- [Assigned task] Go through the listing below and gather every line with the word "Salerno".

::: Provided entries

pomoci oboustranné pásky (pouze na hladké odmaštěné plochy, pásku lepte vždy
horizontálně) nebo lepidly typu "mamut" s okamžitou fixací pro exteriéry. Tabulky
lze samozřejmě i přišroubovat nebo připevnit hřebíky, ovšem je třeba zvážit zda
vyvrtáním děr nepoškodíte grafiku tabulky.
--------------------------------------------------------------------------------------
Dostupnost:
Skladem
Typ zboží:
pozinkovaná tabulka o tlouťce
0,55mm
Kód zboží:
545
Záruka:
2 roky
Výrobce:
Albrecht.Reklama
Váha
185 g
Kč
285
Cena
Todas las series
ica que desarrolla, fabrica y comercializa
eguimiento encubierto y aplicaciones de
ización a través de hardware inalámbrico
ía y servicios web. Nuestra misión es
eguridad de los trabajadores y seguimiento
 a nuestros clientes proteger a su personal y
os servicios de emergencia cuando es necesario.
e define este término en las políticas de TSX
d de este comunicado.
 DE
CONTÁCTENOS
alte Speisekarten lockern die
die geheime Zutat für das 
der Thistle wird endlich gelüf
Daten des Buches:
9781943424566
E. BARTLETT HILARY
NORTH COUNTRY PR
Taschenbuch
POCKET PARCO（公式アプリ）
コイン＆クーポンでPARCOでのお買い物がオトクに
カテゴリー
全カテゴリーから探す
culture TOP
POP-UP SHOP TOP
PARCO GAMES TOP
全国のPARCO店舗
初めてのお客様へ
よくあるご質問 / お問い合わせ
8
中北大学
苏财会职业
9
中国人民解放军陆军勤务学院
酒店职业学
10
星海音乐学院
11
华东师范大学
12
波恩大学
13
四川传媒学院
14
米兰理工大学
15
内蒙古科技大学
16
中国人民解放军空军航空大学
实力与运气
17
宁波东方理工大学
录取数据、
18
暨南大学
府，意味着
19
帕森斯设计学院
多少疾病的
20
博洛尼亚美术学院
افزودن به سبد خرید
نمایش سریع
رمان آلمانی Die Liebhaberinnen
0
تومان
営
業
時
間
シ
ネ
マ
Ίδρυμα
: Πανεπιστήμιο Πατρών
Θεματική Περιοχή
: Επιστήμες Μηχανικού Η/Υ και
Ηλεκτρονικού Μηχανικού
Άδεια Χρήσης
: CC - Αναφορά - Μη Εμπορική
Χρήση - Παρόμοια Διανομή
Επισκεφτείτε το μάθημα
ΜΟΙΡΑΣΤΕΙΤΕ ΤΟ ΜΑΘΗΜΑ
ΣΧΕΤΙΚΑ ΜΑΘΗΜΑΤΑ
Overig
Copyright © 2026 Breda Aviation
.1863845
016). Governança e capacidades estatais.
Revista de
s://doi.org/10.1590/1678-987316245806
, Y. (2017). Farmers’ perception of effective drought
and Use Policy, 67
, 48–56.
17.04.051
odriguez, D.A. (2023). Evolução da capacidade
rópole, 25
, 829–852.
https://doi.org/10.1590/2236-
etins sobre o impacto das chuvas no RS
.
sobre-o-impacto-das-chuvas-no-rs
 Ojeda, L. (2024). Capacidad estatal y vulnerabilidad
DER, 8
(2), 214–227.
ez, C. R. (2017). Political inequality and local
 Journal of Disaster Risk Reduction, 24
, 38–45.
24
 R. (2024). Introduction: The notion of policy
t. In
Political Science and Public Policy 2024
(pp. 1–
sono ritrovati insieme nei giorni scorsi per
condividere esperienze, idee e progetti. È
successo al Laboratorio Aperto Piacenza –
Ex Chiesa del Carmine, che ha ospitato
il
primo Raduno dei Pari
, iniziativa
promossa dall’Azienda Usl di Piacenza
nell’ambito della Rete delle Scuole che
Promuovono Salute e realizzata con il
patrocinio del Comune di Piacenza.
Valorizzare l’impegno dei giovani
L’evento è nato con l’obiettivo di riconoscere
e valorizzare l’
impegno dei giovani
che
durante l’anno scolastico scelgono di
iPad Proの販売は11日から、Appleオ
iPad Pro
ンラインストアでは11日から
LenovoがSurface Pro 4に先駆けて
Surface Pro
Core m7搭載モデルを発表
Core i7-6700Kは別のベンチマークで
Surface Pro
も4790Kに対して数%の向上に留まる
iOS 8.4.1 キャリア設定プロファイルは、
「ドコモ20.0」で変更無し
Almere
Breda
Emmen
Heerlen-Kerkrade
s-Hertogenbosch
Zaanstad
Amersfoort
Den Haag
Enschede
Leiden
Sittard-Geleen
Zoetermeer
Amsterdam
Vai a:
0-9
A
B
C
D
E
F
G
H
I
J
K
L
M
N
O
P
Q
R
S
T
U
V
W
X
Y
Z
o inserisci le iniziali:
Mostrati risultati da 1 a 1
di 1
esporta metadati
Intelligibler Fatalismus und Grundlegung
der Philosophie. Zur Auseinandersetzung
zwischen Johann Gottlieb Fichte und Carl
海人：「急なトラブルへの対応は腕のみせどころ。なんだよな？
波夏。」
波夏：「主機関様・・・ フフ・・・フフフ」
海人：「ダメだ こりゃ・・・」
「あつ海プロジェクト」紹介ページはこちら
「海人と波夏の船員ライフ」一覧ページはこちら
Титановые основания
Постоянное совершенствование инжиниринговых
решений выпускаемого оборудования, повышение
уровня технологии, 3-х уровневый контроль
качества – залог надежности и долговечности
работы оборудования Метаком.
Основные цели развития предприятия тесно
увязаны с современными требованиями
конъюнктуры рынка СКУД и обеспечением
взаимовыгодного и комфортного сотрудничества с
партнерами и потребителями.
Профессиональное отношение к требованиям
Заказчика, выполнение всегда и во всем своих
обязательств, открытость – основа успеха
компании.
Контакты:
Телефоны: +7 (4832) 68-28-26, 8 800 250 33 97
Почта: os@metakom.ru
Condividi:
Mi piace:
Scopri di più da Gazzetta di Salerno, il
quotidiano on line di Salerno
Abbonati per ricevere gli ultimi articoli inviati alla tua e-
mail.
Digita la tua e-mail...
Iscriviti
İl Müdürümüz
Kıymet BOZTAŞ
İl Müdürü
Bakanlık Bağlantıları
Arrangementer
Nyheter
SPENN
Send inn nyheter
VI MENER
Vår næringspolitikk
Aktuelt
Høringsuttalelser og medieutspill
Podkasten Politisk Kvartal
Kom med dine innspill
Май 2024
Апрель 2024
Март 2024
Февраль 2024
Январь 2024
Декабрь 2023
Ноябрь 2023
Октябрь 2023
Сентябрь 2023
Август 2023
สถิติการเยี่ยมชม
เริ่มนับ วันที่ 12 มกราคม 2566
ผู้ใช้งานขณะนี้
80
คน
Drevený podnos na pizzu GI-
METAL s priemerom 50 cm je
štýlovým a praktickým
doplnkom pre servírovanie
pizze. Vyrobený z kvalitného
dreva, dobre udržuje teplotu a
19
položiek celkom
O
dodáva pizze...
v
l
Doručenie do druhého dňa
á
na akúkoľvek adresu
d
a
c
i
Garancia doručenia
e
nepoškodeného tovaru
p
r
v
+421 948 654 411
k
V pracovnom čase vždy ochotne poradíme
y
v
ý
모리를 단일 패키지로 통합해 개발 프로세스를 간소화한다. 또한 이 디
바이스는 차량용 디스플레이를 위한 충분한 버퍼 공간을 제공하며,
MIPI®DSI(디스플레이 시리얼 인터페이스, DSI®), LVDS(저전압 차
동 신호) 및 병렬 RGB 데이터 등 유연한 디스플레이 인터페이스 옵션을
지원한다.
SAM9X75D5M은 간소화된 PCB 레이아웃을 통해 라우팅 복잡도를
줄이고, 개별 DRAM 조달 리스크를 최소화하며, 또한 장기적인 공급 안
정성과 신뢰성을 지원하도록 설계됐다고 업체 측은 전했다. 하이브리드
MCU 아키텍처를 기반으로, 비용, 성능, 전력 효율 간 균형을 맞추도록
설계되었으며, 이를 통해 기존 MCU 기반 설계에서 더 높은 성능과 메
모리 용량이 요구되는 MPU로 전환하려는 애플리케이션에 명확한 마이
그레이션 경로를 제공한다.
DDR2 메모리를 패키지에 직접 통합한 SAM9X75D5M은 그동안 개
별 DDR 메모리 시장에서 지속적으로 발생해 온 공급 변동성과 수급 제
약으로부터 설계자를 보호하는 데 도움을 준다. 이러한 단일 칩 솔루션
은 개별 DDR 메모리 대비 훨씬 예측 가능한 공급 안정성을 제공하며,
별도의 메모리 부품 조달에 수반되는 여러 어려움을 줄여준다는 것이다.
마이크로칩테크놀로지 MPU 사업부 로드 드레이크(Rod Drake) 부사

::::::

- [Expected answer]
Scopri di più da Gazzetta di Salerno, il
quotidiano on line di Salerno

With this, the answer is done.